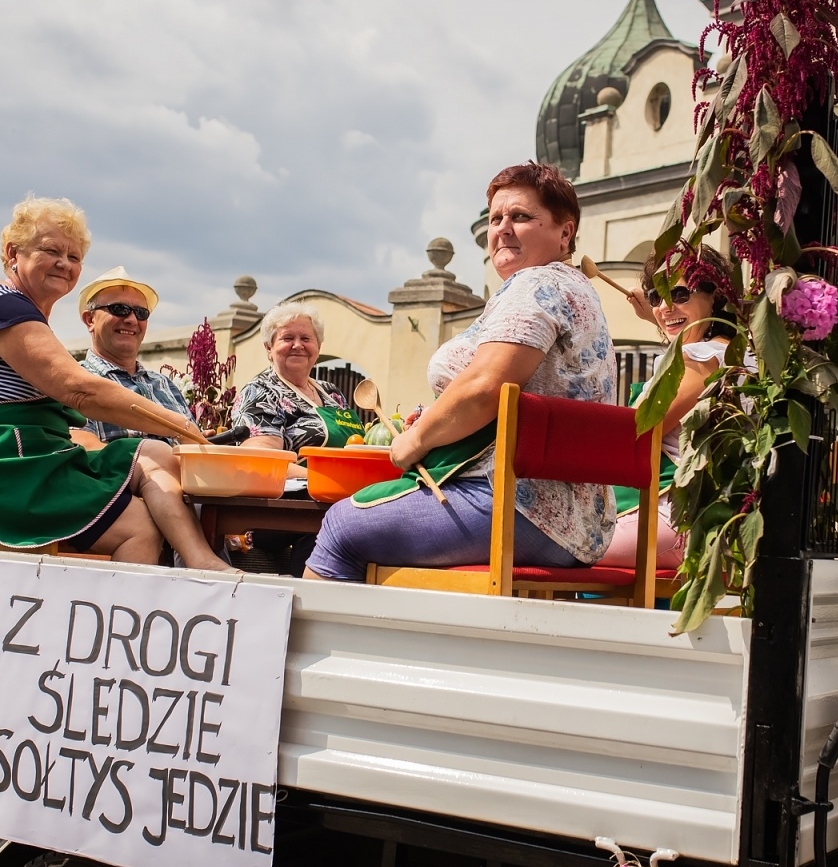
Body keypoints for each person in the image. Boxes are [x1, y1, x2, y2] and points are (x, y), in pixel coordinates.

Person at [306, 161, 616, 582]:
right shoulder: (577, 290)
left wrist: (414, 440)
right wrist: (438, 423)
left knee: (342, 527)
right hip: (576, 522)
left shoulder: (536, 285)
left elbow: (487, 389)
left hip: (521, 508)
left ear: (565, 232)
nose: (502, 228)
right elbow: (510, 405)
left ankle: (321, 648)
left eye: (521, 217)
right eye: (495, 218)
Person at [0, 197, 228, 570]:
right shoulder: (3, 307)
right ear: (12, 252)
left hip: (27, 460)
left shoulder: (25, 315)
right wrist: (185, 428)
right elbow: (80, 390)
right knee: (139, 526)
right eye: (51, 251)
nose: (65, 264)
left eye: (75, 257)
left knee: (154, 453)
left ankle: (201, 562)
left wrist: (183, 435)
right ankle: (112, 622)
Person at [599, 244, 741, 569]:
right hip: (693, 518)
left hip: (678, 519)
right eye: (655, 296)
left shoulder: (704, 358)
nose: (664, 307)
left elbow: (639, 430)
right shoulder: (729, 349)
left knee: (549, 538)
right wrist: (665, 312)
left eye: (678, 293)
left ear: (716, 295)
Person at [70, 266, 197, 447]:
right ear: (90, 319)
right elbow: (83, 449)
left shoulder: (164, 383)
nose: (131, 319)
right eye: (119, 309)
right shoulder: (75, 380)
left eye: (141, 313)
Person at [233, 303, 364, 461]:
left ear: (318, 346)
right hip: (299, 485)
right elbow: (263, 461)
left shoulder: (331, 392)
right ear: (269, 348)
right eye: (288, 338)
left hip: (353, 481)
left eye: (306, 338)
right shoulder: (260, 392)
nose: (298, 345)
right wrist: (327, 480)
---
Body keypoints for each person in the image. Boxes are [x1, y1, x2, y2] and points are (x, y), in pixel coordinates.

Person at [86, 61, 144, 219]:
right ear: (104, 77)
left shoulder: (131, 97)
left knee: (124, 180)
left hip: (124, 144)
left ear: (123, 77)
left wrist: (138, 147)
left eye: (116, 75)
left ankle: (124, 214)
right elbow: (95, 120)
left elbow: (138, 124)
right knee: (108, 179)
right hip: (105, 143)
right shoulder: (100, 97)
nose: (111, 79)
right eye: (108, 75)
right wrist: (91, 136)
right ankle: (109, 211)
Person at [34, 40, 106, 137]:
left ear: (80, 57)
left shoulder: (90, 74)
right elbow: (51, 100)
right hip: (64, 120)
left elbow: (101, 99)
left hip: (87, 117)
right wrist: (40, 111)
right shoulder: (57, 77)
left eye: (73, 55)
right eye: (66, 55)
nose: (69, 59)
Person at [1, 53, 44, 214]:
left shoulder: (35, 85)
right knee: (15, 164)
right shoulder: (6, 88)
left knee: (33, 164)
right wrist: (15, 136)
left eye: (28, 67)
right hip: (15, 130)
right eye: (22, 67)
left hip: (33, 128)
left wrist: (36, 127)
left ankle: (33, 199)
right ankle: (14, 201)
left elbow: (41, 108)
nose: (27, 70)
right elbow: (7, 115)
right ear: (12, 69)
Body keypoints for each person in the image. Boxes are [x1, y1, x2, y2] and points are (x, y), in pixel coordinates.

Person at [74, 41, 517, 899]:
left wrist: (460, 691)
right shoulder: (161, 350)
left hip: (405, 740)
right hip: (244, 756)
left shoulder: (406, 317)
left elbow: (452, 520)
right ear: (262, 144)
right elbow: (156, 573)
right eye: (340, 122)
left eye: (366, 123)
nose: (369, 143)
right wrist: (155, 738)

## Exercise directions:
An exact copy of the lines above between the line holding "left shoulder: (164, 383)" and the line holding "right shoulder: (260, 392)", inclusive, is the whole answer.

## Response area:
left shoulder: (164, 383)
nose: (131, 319)
right eye: (119, 309)
right shoulder: (75, 380)
left eye: (141, 313)
Person at [233, 303, 364, 461]:
left ear: (318, 346)
right hip: (299, 485)
right elbow: (263, 461)
left shoulder: (331, 392)
right ear: (269, 348)
right eye: (288, 338)
left hip: (353, 481)
left eye: (306, 338)
right shoulder: (260, 392)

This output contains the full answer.